Оставался единственный шанс: она кончает институт, ее посылают куда-нибудь подальше, и я… еду с ней. Так мы и договорились: она отбывает сразу, а я немножко погодя, так как мне еще нужно переводиться из института, продать машину и подготовить папу к самостоятельной жизни без меня… И вот наконец-то моя любимая Лелечка уехала… А я отправился в загс, потому что душа моя горит и пылает и без Веры я жить не могу. Вера не чета Сильве и прочим Марицам. А тем более Леле. Сегодня дадим в загс заявление, через неделю зарегистрируемся. А там нас уже никто не разведет. Тем более, что на лето все институтские общественные деятели разъедутся на каникулы… А осенью месткомы, профкомы и тому подобные «комы» спохватятся, да будет поздно: у меня новая семья! А семью разбивать нельзя…
С Верой жить мы будем неплохо. Она меня любит, она мне верит. С учебой ей, разумеется, придется проститься. На нашей квартире в городе ей прописываться не стоит — пусть сидит на даче, бегает по хозяйству, прихорашивается к моим приездам… Самому же, конечно, надо базироваться только на городскую квартиру…»
И Альберт улыбнулся при воспоминании о своих альковных делах…
«Какая у него чудесная улыбка появляется, когда он думает о нашем будущем счастье!» — восторженно наблюдая Альберта, решила Вера.
Загс был уже близко.
«Мы поедем с ним в свадебную поездку… — мечтала Вера. — На берег моря… Медовый месяц! Курорт… Фурор… Все будут спрашивать: «А кто эти молодожены? Они так верны друг другу!»
«Нет, чорт побери, — рассуждал Альберт, замедляя движение машины, — пожалуй, на городской квартире будет опасно женатому человеку… Там не развернешься — соседи по дому, прислуга… Жена нечаянно нагрянет, когда ее совсем не ждешь… Придется, видно, искать холостую базу! Лишний расход, но зато техника безопасности! А вообще женатому человеку легче вести свободный образ жизни. Если какая-нибудь девица будет предъявлять претензии, можно всегда ответить: а зачем ты встречалась со мной — ведь знала, что я женат. Хотела семью разбить?»
Фаэтон № 777 затормозил у зеленого особняка.
Из окон загса глядели какие-то женщины и восхищенно качали головами:
— Ах, какая чудная пара! Оба молодые, красивые! Вот будет образцовая семья!
Альберт взглянул в зеркальце, торчащее сбоку, поправил шевелюру и соскочил на землю. Ощерившись своей голливудской улыбкой (на шестнадцать зубов!), он тренированным жестом распахнул дверцу авто.
Вера радостно подала ему руку…
Фельетон восьмой.
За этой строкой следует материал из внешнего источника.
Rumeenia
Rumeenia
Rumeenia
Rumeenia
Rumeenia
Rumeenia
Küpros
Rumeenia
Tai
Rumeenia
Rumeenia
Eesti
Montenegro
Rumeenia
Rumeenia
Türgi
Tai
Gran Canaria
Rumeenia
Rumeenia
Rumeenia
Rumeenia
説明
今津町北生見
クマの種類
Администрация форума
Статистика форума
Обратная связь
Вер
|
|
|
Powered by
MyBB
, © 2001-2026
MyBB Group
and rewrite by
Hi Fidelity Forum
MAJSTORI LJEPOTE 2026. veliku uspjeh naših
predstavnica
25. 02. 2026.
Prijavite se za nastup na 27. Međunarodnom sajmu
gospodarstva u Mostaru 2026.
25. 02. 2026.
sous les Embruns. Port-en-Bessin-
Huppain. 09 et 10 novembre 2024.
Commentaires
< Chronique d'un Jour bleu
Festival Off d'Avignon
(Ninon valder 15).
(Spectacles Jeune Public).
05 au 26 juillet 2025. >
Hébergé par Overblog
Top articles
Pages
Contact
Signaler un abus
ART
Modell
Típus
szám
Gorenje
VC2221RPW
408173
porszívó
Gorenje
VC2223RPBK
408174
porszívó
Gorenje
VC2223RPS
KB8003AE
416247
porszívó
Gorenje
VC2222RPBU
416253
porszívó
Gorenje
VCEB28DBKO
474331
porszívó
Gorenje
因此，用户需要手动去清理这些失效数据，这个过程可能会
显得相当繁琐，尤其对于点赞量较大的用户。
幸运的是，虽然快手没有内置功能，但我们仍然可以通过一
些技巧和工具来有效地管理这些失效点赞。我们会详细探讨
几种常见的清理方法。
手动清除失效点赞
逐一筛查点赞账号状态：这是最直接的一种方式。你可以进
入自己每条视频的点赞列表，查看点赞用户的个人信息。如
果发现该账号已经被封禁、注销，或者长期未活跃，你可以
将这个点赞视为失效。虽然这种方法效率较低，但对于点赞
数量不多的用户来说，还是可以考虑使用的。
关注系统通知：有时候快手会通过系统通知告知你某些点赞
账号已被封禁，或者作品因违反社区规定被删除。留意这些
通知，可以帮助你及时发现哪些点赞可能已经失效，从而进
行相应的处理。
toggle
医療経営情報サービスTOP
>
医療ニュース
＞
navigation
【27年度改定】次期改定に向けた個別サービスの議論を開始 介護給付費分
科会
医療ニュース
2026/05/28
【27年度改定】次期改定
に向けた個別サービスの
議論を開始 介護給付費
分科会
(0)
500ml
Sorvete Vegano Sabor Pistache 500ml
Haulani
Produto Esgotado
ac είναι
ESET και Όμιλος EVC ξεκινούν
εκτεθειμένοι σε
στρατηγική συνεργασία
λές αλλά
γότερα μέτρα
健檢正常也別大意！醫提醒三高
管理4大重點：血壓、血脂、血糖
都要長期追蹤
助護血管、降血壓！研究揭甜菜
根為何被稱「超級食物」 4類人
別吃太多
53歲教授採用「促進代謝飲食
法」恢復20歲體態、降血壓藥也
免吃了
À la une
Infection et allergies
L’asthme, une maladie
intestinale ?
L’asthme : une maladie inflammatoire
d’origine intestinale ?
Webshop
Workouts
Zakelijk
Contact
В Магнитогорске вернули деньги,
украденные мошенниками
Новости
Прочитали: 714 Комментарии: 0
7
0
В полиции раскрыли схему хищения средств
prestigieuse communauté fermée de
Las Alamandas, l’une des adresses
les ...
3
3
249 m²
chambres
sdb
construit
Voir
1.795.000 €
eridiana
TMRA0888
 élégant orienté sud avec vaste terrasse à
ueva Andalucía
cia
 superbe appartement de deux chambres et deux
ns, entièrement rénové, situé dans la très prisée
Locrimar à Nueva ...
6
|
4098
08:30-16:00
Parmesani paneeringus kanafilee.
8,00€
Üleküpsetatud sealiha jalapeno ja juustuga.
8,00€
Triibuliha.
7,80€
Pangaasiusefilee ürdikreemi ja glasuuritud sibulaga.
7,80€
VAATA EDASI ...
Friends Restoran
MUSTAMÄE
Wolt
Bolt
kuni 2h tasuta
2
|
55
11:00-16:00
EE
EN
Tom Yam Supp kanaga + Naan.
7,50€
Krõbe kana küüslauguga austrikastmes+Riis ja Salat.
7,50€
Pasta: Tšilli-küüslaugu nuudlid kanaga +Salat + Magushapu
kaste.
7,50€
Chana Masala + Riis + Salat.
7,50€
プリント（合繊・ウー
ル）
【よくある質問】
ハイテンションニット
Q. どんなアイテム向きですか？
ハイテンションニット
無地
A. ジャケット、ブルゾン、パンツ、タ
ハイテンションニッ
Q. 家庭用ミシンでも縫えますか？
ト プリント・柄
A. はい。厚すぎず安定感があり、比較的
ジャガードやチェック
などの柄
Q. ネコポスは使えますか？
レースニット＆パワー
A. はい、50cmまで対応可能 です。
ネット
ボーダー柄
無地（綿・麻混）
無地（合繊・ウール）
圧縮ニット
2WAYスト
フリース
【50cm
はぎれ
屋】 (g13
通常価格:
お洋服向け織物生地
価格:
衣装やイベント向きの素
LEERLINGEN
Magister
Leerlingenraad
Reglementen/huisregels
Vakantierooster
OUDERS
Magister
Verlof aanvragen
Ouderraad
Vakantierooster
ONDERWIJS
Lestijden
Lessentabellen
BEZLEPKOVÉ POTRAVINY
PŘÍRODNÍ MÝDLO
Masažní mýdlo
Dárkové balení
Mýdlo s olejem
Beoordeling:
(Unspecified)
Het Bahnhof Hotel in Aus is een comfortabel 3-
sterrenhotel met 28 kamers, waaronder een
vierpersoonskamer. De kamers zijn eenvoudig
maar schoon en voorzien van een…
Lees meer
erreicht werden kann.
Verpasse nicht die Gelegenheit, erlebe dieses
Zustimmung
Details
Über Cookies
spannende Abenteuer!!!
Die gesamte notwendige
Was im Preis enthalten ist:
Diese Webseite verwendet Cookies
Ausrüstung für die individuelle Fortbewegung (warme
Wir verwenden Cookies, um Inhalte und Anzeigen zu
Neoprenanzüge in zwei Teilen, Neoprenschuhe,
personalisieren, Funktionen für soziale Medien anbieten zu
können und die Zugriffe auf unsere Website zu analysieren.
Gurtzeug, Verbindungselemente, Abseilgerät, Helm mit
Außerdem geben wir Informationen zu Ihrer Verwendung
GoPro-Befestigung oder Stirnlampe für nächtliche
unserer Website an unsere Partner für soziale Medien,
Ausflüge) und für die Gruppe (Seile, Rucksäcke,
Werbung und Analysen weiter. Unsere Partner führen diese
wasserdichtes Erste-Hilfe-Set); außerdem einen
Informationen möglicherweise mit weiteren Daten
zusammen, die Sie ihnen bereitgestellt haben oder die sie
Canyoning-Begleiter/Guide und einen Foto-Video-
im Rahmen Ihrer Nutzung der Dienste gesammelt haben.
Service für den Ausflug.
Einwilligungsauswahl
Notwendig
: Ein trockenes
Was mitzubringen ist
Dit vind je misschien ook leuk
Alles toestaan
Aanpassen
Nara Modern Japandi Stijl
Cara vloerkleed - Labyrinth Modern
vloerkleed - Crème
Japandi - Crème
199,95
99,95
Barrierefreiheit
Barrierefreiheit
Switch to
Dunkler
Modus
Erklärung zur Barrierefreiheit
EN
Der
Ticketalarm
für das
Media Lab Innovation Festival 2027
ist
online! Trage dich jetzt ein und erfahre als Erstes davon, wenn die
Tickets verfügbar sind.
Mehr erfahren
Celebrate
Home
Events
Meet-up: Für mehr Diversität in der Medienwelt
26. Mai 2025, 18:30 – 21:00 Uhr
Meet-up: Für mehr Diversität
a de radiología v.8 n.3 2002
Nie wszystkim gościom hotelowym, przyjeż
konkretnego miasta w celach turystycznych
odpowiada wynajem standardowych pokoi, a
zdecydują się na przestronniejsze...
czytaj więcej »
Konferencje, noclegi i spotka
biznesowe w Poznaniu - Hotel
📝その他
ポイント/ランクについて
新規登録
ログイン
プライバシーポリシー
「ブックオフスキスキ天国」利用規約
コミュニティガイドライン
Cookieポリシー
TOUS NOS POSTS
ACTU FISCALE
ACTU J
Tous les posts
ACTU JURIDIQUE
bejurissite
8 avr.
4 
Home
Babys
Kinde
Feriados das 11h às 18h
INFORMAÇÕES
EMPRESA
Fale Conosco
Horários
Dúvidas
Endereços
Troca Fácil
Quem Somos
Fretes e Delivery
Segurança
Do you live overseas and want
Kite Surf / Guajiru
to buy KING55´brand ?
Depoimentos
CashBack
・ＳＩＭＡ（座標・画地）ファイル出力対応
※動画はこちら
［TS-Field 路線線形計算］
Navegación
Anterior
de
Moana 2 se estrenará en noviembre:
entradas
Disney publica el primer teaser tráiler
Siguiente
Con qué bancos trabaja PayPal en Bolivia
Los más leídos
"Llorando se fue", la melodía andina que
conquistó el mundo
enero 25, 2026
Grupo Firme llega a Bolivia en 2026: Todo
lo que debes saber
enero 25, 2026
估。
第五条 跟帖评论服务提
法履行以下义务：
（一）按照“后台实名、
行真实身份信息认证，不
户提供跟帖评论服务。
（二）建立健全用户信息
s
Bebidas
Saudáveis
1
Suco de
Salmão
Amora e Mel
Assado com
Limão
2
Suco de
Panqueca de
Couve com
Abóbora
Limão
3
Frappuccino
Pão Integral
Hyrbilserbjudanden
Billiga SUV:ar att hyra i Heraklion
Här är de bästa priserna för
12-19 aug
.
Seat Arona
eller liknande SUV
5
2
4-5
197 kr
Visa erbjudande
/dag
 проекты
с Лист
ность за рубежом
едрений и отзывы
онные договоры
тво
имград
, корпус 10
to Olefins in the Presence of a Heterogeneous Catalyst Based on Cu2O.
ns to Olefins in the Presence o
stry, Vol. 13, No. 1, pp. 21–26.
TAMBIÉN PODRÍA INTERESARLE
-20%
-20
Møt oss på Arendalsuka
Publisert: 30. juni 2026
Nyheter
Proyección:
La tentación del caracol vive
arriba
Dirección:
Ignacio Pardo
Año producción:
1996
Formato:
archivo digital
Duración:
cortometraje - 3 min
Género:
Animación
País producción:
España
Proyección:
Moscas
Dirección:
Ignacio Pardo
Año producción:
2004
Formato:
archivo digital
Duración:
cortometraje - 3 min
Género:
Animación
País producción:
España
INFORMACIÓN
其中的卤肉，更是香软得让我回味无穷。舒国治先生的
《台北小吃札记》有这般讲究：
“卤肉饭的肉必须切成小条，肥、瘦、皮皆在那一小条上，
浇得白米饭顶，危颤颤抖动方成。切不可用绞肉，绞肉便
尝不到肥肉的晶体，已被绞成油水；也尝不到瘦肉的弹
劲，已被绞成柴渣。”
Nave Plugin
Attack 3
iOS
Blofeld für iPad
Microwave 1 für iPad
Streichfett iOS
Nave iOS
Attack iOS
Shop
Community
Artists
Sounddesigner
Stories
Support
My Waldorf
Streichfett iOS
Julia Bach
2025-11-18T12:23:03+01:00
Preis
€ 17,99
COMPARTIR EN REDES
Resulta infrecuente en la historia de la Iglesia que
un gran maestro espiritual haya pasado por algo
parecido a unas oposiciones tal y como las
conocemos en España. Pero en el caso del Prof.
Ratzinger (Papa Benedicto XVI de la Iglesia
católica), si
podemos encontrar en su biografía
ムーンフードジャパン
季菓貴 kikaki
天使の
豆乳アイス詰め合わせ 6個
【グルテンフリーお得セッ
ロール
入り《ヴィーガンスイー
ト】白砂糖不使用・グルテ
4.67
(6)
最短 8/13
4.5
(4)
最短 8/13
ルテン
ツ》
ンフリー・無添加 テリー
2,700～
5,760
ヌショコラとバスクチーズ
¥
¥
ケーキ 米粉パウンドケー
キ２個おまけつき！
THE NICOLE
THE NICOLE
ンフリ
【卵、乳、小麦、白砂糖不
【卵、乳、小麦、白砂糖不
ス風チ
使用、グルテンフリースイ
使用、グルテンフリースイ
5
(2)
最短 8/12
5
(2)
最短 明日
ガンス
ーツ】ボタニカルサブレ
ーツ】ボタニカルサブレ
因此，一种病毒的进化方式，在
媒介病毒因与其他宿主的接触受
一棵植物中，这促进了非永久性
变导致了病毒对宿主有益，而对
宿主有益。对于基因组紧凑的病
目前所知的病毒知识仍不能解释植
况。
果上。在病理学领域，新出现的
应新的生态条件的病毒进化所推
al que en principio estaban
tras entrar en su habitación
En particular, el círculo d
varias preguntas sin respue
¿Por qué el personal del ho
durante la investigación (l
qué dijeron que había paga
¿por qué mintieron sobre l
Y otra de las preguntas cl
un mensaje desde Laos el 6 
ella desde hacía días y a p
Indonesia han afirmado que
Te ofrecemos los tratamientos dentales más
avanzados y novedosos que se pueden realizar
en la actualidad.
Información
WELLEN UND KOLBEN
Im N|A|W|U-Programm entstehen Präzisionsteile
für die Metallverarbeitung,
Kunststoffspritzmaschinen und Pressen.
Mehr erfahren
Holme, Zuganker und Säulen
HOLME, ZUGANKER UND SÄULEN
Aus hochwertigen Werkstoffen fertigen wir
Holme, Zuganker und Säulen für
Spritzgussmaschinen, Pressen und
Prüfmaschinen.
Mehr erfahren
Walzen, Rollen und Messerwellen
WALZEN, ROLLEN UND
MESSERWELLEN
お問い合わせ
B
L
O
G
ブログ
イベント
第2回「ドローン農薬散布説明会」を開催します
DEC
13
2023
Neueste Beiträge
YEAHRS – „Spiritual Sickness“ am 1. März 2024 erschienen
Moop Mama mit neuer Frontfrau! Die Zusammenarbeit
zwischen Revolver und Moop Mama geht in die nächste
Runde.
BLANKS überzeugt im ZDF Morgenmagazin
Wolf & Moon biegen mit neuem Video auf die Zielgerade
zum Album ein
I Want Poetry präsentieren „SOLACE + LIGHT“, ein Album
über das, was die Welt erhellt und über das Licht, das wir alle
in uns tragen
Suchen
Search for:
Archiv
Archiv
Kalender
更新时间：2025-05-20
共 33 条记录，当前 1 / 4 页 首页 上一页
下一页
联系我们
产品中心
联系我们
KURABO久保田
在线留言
Разговор Поросенка с Чайником
Гроздья ламп у входа в парк сверкали так ослепительно, словно именно в этот вечер они хотели перегореть. Над кассами были сооружены антресоли. Музыканты в карнавальных костюмах — четыре осла, четыре козла, четыре проказницы-мартышки и четыре косолапых мишки — трубили «Входной марш». Этот же марш играли другие оркестры в глубине парка, и казалось, эхо, специально нанятое дирекцией на сегодняшний маскарад, повторяет одну и ту же музыкальную фразу по нескольку раз.
Белый круглоносый фаэтон № 777, похожий на летний модельный полуботинок, сигналил беспрестанно, но карнавальная толпа подавалась лишь на шаг и снова смыкала ряды. Наконец автомобиль, сообразив, очевидно, что все его лошадиные силы бессильны перед толпой, забился в щель между двумя ларьками и затих. Из-за руля вылез долгогривый молодой человек в пиджаке по колено и в яркоклетчатых брюках. Пощипывая тоненькие, похожие на крысиные хвостики усы, он недовольно оглядел вливающуюся в парк толпу.